Important medieval records to go online
The most important unpublished records of the Hundred Years War, the Gascon Rolls, will be made available to academic researchers and the general public, thanks to a project led by Oxford.
Academics from Oxford are collaborating with the University of Liverpool and King’s College London on the initiative and have been funded almost three-quarters of a million pounds by the Arts and Humanities Research Council. The National Archives and The Ranulf Higden Society are also co-operating in the project.
The Hundred Years War is a significant era of history, which ended after a massive defeat by the French of an English army on a battlefield at Castillon, near Bordeaux. This terminated three hundred years of English rule in southwest France and the end of England’s rule as a continental European land power.
Dr Malcolm Vale, of St John’s College, said: 'The history of the old emnity between England and France today still arouses interest and, in some quarters, passion. Its origins lay in the Middle Ages, and some parts of the story have not yet been fully told. One phase of the conflict - now known as the Hundred Years War (1337-1453) - was provoked and fuelled by English claims to hold overseas territories, particularly the duchy of Aquitaine.

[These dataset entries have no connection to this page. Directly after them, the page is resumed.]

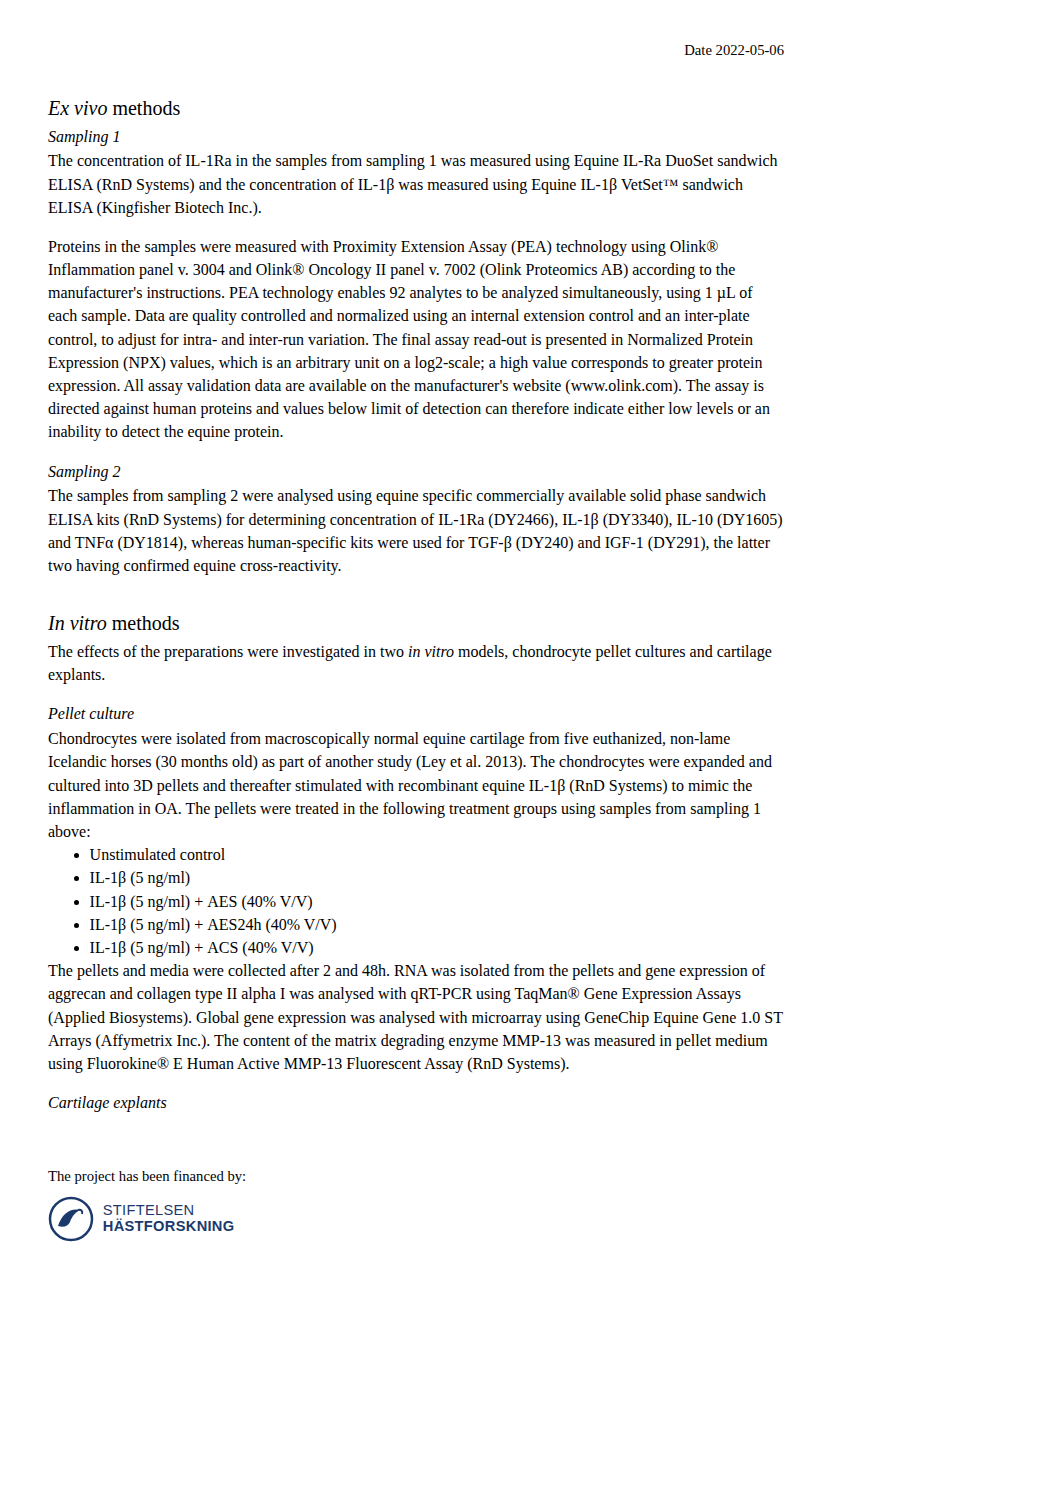Date 2022-05-06
Ex vivo methods
Sampling 1
The concentration of IL-1Ra in the samples from sampling 1 was measured using Equine IL-Ra DuoSet sandwich ELISA (RnD Systems) and the concentration of IL-1β was measured using Equine IL-1β VetSet™ sandwich ELISA (Kingfisher Biotech Inc.).
Proteins in the samples were measured with Proximity Extension Assay (PEA) technology using Olink® Inflammation panel v. 3004 and Olink® Oncology II panel v. 7002 (Olink Proteomics AB) according to the manufacturer's instructions. PEA technology enables 92 analytes to be analyzed simultaneously, using 1 µL of each sample. Data are quality controlled and normalized using an internal extension control and an inter-plate control, to adjust for intra- and inter-run variation. The final assay read-out is presented in Normalized Protein Expression (NPX) values, which is an arbitrary unit on a log2-scale; a high value corresponds to greater protein expression. All assay validation data are available on the manufacturer's website (www.olink.com). The assay is directed against human proteins and values below limit of detection can therefore indicate either low levels or an inability to detect the equine protein.
Sampling 2
The samples from sampling 2 were analysed using equine specific commercially available solid phase sandwich ELISA kits (RnD Systems) for determining concentration of IL-1Ra (DY2466), IL-1β (DY3340), IL-10 (DY1605) and TNFα (DY1814), whereas human-specific kits were used for TGF-β (DY240) and IGF-1 (DY291), the latter two having confirmed equine cross-reactivity.
In vitro methods
The effects of the preparations were investigated in two in vitro models, chondrocyte pellet cultures and cartilage explants.
Pellet culture
Chondrocytes were isolated from macroscopically normal equine cartilage from five euthanized, non-lame Icelandic horses (30 months old) as part of another study (Ley et al. 2013). The chondrocytes were expanded and cultured into 3D pellets and thereafter stimulated with recombinant equine IL-1β (RnD Systems) to mimic the inflammation in OA. The pellets were treated in the following treatment groups using samples from sampling 1 above:
Unstimulated control
IL-1β (5 ng/ml)
IL-1β (5 ng/ml) + AES (40% V/V)
IL-1β (5 ng/ml) + AES24h (40% V/V)
IL-1β (5 ng/ml) + ACS (40% V/V)
The pellets and media were collected after 2 and 48h. RNA was isolated from the pellets and gene expression of aggrecan and collagen type II alpha I was analysed with qRT-PCR using TaqMan® Gene Expression Assays (Applied Biosystems). Global gene expression was analysed with microarray using GeneChip Equine Gene 1.0 ST Arrays (Affymetrix Inc.). The content of the matrix degrading enzyme MMP-13 was measured in pellet medium using Fluorokine® E Human Active MMP-13 Fluorescent Assay (RnD Systems).
Cartilage explants
The project has been financed by:
STIFTELSEN HÄSTFORSKNING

‘This research project aims to make available the most important unpublished documentary source for that war, its prelude, course and aftermath so we can arrive at a better understanding of how and why relations between the two countries deteriorated, leading to a century-long conflict. Its consequences have resonances even today - in, for example, the Joan of Arc story and the mythologies, which have grown up around it on both sides of the Channel. This project will make an important contribution to international scholarship and to the history of a region of France with which British connections have always been close.'
There are 113 unpublished manuscripts, covering the years 1317 to 1468, which are currently held in the National Archives in London. They contain copies of letters, grants and many other documents mostly written in Latin, and will be published in English summaries in on-line and printed form. The work of the project will be highly innovative producing a resource which will include on-line indices, a search function and the facility to view both images and text within a highly sophisticated and interconnected framework. It is expected to take three years to complete the project.

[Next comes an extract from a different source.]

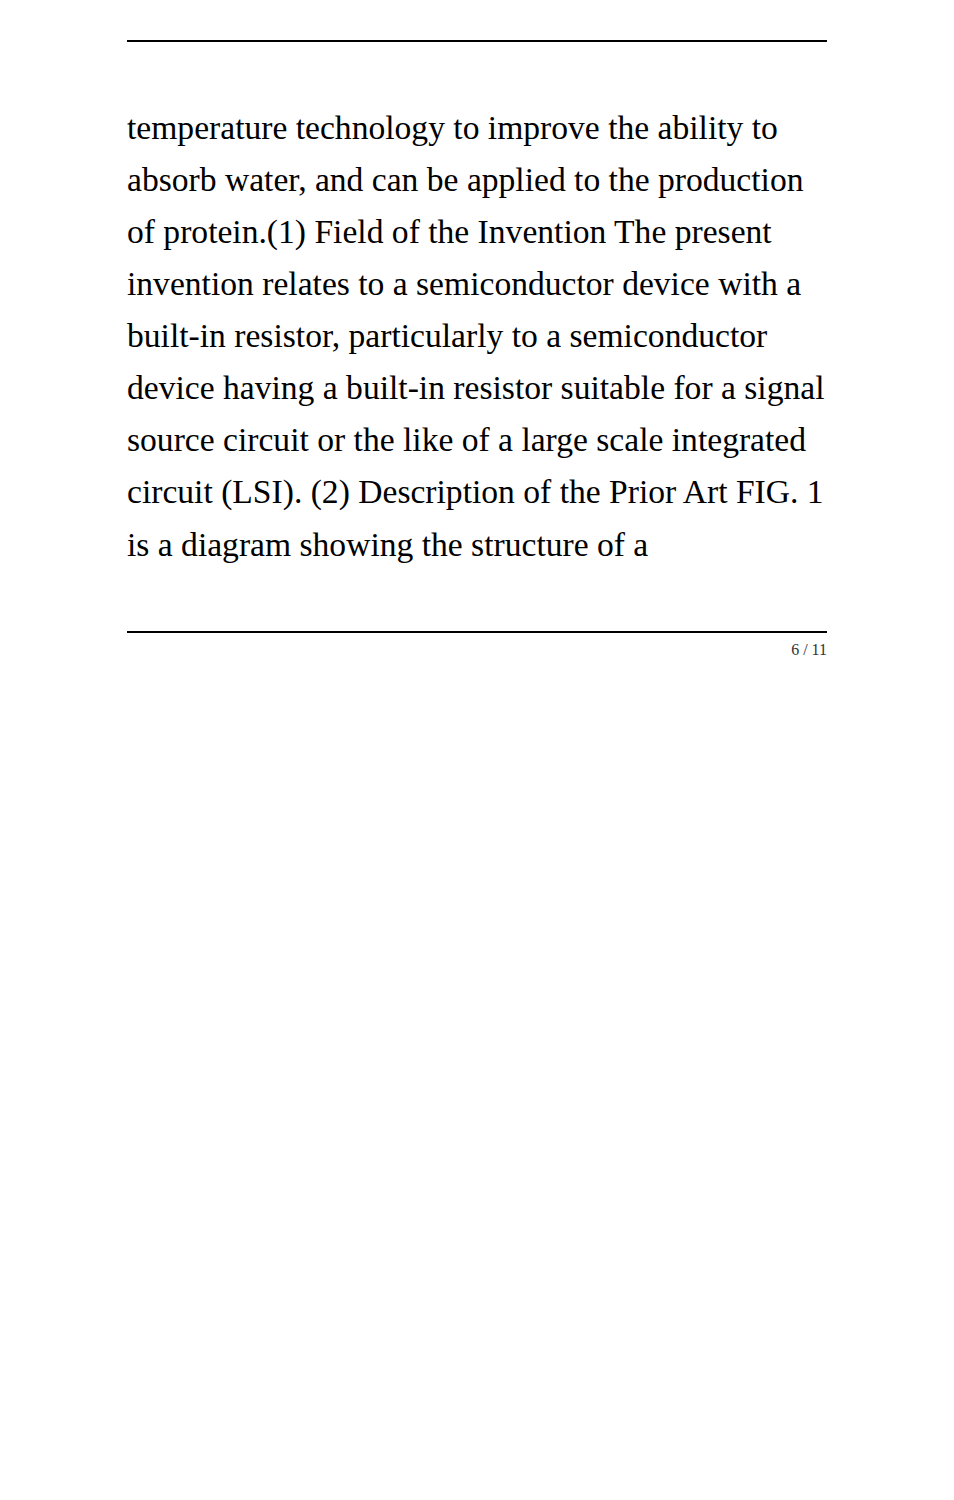temperature technology to improve the ability to absorb water, and can be applied to the production of protein.(1) Field of the Invention The present invention relates to a semiconductor device with a built-in resistor, particularly to a semiconductor device having a built-in resistor suitable for a signal source circuit or the like of a large scale integrated circuit (LSI). (2) Description of the Prior Art FIG. 1 is a diagram showing the structure of a
6 / 11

Dr Vale is the project’s director, and Paul Booth, of the University of Liverpool, co-director. They will work with two post-doctoral researchers, from Oxford and Liverpool, to read, translate, and summarise the entries on the rolls. The Centre for Computing in the Humanities at King's College London will develop the technical framework.
Finally, The Ranulf Higden Society, a group of experienced, independent researchers, will produce a full edition (text and translation) of the roll for 1337-38, which covers the outbreak of the Hundred Years War.